Did they do an adult crime.?

Anonymous

Ignorant question!

Balance News

Thanks Sarah Mehta for enlightening readers that US is the only country that has not ratified the Convention on Child Rights. Can you also please enlighten us on why the ACLU doesn't think possession of child pornography is a crime, and why it supports NAMBLA? Why does the ACLU have such double standards?

Anonymous

Thanks Sarah Mehta for enlightening me that the US is the only country that has not ratified the Convention on Children's Rights! Can you also please enlighten me why the ACLU doesn't think possession of child pornography is a crime? While you are at it, please also explain why the ACLU supports possible child-exploiters like NAMBLA?

the boss

they don't they want freedom of speach for EVERYONE

MelissaB

The United States Policies on Human Rights within the US say alot about our countries priorities. The US has to form a National Policy on Child Abuse and Custody, while we have demanded federal oversight hearings into the safety of our Nations Children who are being beaten and molested with Impunity. 1 in 3 children are Sexually Assaulted before the Age of 18 and our public policies do little to change the course of these horrific crimes. The Justice department reports that only 10% of children are ever protected from further abuse, as many are court ordered to live with the battering or sexually abusive fathers. The US continues its patriarchal rules and entitlement programs for fathers that pervert the course of Justice. Mothers are fighting for liberty rights so they can defend their right to motherhood and protect their children. http://mothersoflostchildren.org/2015/12/constitutional-rights-do-not-ap... Lastly, The USA record on Domestic Violence, violating rules within the Geneva Convention, and we have not Ratified the ERA!!! Patriarchal Societies hold tight to the right to Dominate and own Women and Children.

Anonymous

Says the same crowd that thinks the standard of evidence for rape accusations should be guilty until proven innocent!
Take your Napoleonic Code elsewhere.

**Data block**.
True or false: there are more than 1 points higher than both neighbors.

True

**Problems to work on**.
(1) Duplicate the comment thread on children's rights, everything from "Balance News" down to "child-exploiters like NAMBLA?".
(2) Pick up the comment thread on children's rights after its last sentence and keep it going.

**Answers in order**.
(1)
Balance News

Thanks Sarah Mehta for enlightening readers that US is the only country that has not ratified the Convention on Child Rights. Can you also please enlighten us on why the ACLU doesn't think possession of child pornography is a crime, and why it supports NAMBLA? Why does the ACLU have such double standards?

Anonymous

Thanks Sarah Mehta for enlightening me that the US is the only country that has not ratified the Convention on Children's Rights! Can you also please enlighten me why the ACLU doesn't think possession of child pornography is a crime? While you are at it, please also explain why the ACLU supports possible child-exploiters like NAMBLA?

(2)
Anonymous

I do agree with the harsh judicial systeming of our children. If kids miss 3 days of school and forget to turn in their excuses for the absences the next thing the schools are doing is dragging the kids through the court system. In the elementary school age, this is absolutely rediculous. Also, my teenage son was the best behaved child until the school started dragging him through the court system. After that he gained a severe chip on his shoulder. Somehow he got a hold of moon shine alcohol and at school he got drunk. He didn't even try to hide it from the school. That's how effective the court systems are with our children. If anything the court system TURNS our children into criminals by intervening and trying to play parent to the nations kids. What I have been telling people is this, If the courts and schools want to play parents to everybodys kids and they feel us parents are not responsible enough, as if god doesn't know what he's doing. Then we need to drop all of our kids off, all at the same time, drop them off to these officials. When they have 500 kids each to raise, they will change their tune about what they have been inflicting upon us parents. Poor or Rich, We ALL love our kids regardless and these FAKE studies that poor people are terrible parents is just that FAKE. A hundred years ago when EVERYBODY was poor, people loved their kids and the old timers will tell you the new age people today, that their time in life was the best time in life. They all say life was nice and simple. Easier. We think of the 0.1% back alley hill billy who use to beat his son bobby Joe over the head with his pix axe and we label the whole nation as such abusers. That's complete nonsense. Even wild animals protect and sacrifice their own lives for their young, Even WILD ANIMALS. Think about that. We are intelligent humans, we do protect our children. Those studies are fake studies that claim poverty stricken people are more abusive than the average.

Anonymous

i DID NOT KNOW THAT SOUTHSUDAN AND SOMALIA HAD RATIFIED. LAST I CHECKED WAS A YEAR AGO.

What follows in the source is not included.